Azathioprine-Induced Severe Myelosupression Mimicking Disease Flare in Ulcerative Colitis: A Case Report
DOI:
https://doi.org/10.65495/eurjimr.2026.10Keywords:
Azathioprine, Myelotoxicity, Pancytopenia, Ulcerative colitis, Drug-induced marrow aplasiaAbstract
Background: Azathioprine is widely used as a steroid-sparing immunomodulator in the long-term management of ulcerative colitis; however, early-onset myelotoxicity remains one of its most serious and potentially life-threatening complications. The clinical presentation of azathioprine-induced marrow suppression frequently overlaps with symptoms of active ulcerative colitis, creating substantial diagnostic uncertainty. Early recognition is critical, particularly given the influence of pharmacogenetic susceptibility—most notably TPMT and NUDT15 variants—on the development of abrupt and profound cytopenias.
Case Presentation: We report a 68-year-old man with ulcerative colitis who presented with progressive weakness, fatigue, and profuse bloody diarrhea one month after initiating azathioprine therapy. Initial laboratory testing revealed severe pancytopenia, prompting immediate discontinuation of the drug and initiation of supportive care. Despite withdrawal of azathioprine, cytopenias continued to worsen over the following 48–72 hours, reaching a nadir of 0.59×10³/µL WBC and 27×10³/µL platelets. Beginning on hospital day four, hematologic recovery became evident, with rapid normalization of cell counts by day six and complete clinical resolution at early outpatient follow-up. The temporal pattern of decline and subsequent brisk rebound strongly supported acute azathioprine-induced severe myelosuppression rather than an intrinsic hematologic disorder. The patient was transitioned to mesalamine maintenance therapy, and plans were made to initiate infliximab as a safer long-term immunomodulatory strategy.

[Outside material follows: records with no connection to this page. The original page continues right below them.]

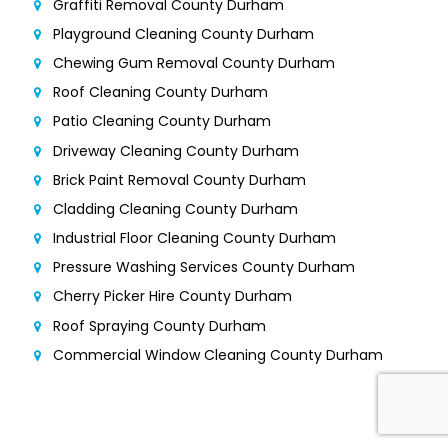
Graffiti Removal County Durham
Playground Cleaning County Durham
Chewing Gum Removal County Durham
Roof Cleaning County Durham
Patio Cleaning County Durham
Driveway Cleaning County Durham
Brick Paint Removal County Durham
Cladding Cleaning County Durham
Industrial Floor Cleaning County Durham
Pressure Washing Services County Durham
Cherry Picker Hire County Durham
Roof Spraying County Durham
Commercial Window Cleaning County Durham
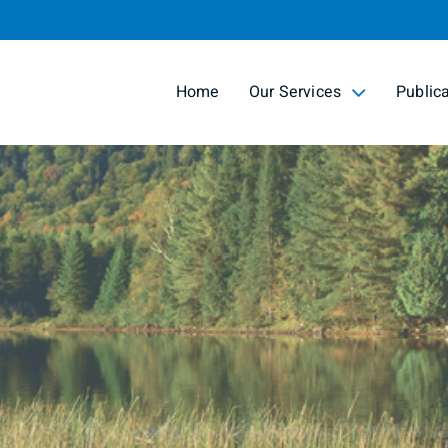
Skip
to
Main
Home
Our Services
Public
collapsed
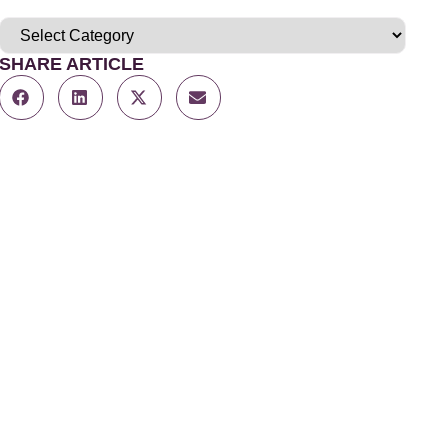
SHARE ARTICLE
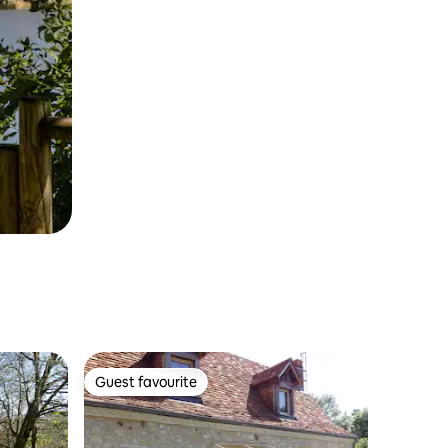
Guest favourite
Guest favourite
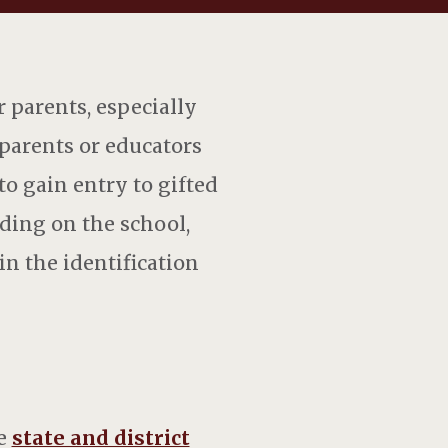
r parents, especially
f parents or educators
to gain entry to gifted
nding on the school,
n the identification
he
state and district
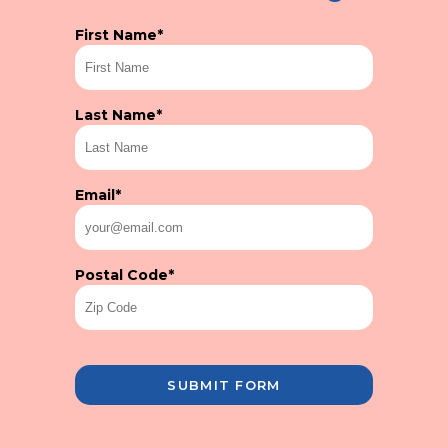
First Name
*
Last Name
*
Email
*
Postal Code
*
SUBMIT FORM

Conclusion: This case illustrates the diagnostic challenges posed by early azathioprine-induced marrow toxicity, particularly when symptoms mimic an ulcerative colitis flare. The predictable delayed nadir of cytopenias and rapid recovery following drug withdrawal underscore the importance of timely hematologic monitoring during the initial weeks of thiopurine therapy. Early identification enables prompt cessation of the offending agent and prevents progression to catastrophic complications. Given the severity of toxicity observed, thiopurines should not be reintroduced, and biologic agents represent a safer alternative for long-term disease control.